What I have heard, time and again, is how crushing it was to speak up at all. This is true even of the most vocal activists I know. Even some of the most candid sharers have only been able to bring themselves to acknowledge that something happened, unable to go any farther into detail than that. It doesn't matter that philosophically, these survivors understand that it was not their fault. They face tremendous scrutiny and disbelief at every turn, and that is their ultimate battle.

Very rarely have I heard a survivor say much of anything at all about the actual assailant. Whenever a news report flashes across my Facebook wall reporting that someone was charged or convicted of sexual assault, there are often people quick to call for castration, the electric chair, etc. None of the survivors I know would bother to say such things.
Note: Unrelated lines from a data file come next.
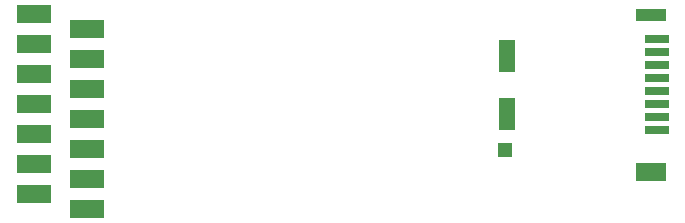
<source format=gbp>
G04*
G04 #@! TF.GenerationSoftware,Altium Limited,Altium Designer,18.1.9 (240)*
G04*
G04 Layer_Color=128*
%FSAX25Y25*%
%MOIN*%
G70*
G01*
G75*
%ADD41R,0.05512X0.10630*%
%ADD42R,0.04724X0.04724*%
%ADD43R,0.10236X0.05906*%
%ADD44R,0.10236X0.03937*%
%ADD45R,0.07874X0.02756*%
%ADD46R,0.11811X0.05906*%
D41*
X0578004Y0402232D02*
D03*
Y0382941D02*
D03*
D42*
X0577610Y0370933D02*
D03*
D43*
X0626035Y0363453D02*
D03*
D44*
Y0416012D02*
D03*
D45*
X0628004Y0407744D02*
D03*
Y0403413D02*
D03*
Y0399083D02*
D03*
Y0394752D02*
D03*
Y0390421D02*
D03*
Y0386091D02*
D03*
Y0381760D02*
D03*
Y0377429D02*
D03*
D46*
X0438189Y0411299D02*
D03*
Y0401299D02*
D03*
Y0391299D02*
D03*
Y0381299D02*
D03*
Y0371299D02*
D03*
Y0361299D02*
D03*
Y0351299D02*
D03*
X0420472Y0416299D02*
D03*
Y0406299D02*
D03*
Y0396299D02*
D03*
Y0386299D02*
D03*
Y0376299D02*
D03*
Y0366299D02*
D03*
Y0356299D02*
D03*
M02*

</source>
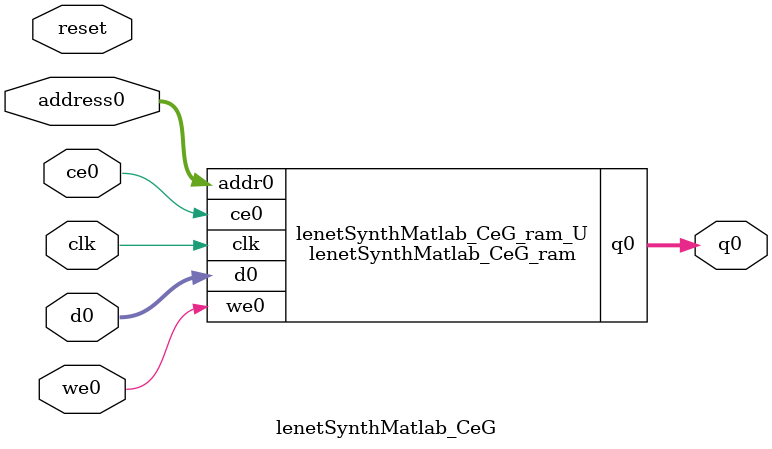
<source format=v>

`timescale 1 ns / 1 ps
module lenetSynthMatlab_CeG_ram (addr0, ce0, d0, we0, q0,  clk);

parameter DWIDTH = 32;
parameter AWIDTH = 7;
parameter MEM_SIZE = 84;

input[AWIDTH-1:0] addr0;
input ce0;
input[DWIDTH-1:0] d0;
input we0;
output reg[DWIDTH-1:0] q0;
input clk;

(* ram_style = "block" *)reg [DWIDTH-1:0] ram[0:MEM_SIZE-1];




always @(posedge clk)  
begin 
    if (ce0) 
    begin
        if (we0) 
        begin 
            ram[addr0] <= d0; 
            q0 <= d0;
        end 
        else 
            q0 <= ram[addr0];
    end
end


endmodule


`timescale 1 ns / 1 ps
module lenetSynthMatlab_CeG(
    reset,
    clk,
    address0,
    ce0,
    we0,
    d0,
    q0);

parameter DataWidth = 32'd32;
parameter AddressRange = 32'd84;
parameter AddressWidth = 32'd7;
input reset;
input clk;
input[AddressWidth - 1:0] address0;
input ce0;
input we0;
input[DataWidth - 1:0] d0;
output[DataWidth - 1:0] q0;



lenetSynthMatlab_CeG_ram lenetSynthMatlab_CeG_ram_U(
    .clk( clk ),
    .addr0( address0 ),
    .ce0( ce0 ),
    .we0( we0 ),
    .d0( d0 ),
    .q0( q0 ));

endmodule


</source>
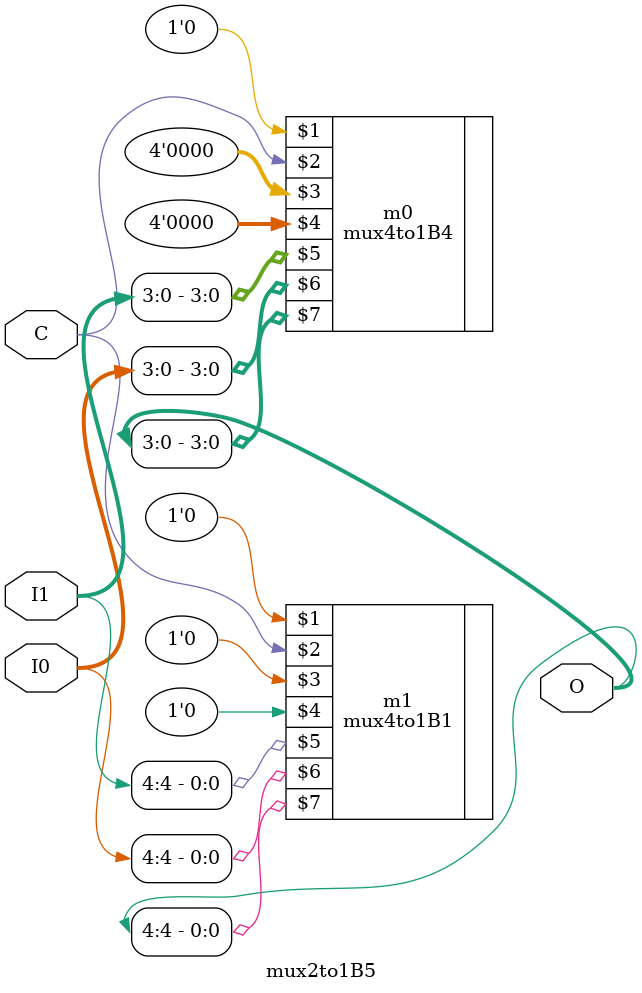
<source format=sv>
module mux2to1B5 (input logic C,
		  input logic [4:0] I1, 
		  input logic [4:0] I0, 
		  output logic [4:0] O);
   
	mux4to1B4 m0(1'b0,C,4'b0,4'b0,I1[3:0],I0[3:0],O[3:0]);
	mux4to1B1 m1(1'b0,C,1'b0,1'b0,I1[4:4],I0[4:4],O[4:4]);
	

endmodule
</source>
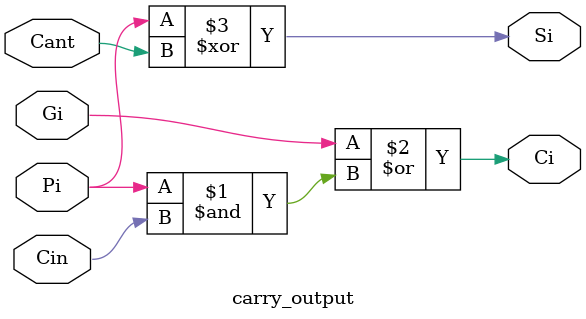
<source format=sv>
module carry_output
    (
        input Gi,Pi,Cin,Cant,
        output Ci,Si
    );

    assign Ci = Gi | (Pi & Cin);
    assign Si = Pi ^ Cant;
    
endmodule: carry_output

</source>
Not because they're altruistic, or possessed of zen master level big picture serenity, but because their real battle isn't with their assailant.
Their real battle is with the culture that puts the victim on trial instead of the assailant.
When the survivors I know have shared their stories, this is where their anger is directed: At the friends who chose to believe the assailant instead of them; at the police they could scarcely make themselves talk to in the first place who dragged their heels; at the ways in which total strangers rationalize defenses for why there's "no one to blame" but the victim for wearing a skirt or having a glass of wine, or for going to a party, or myriad other excuses.

It's even worse for women of color, and for the trans community - both of whom are marginalized inherently anyway. The statistics for either of these groups is staggering. Few believe a white woman who reports an assault; fewer even care when it's a woman of color or a trans woman. Women of color are still plagued by the "Jezebel" accusation dating to the era of slavery, and trans women are derided as not even being "real" women anyway, and since "a man can't be raped", they're obviously not trustworthy.

Sexual assault survivors want, need, and deserve to be believed. That's what they ask of our society. It's not hard to find survivors daring to tell their stories. They're all over Tumblr and Twitter. I won't embarrass anyone I know by citing or linking, but I invite you to take some time to seek out some of them. Read for yourself. Just knowing someone acknowledges and believes their account can help a little bit in their healing process.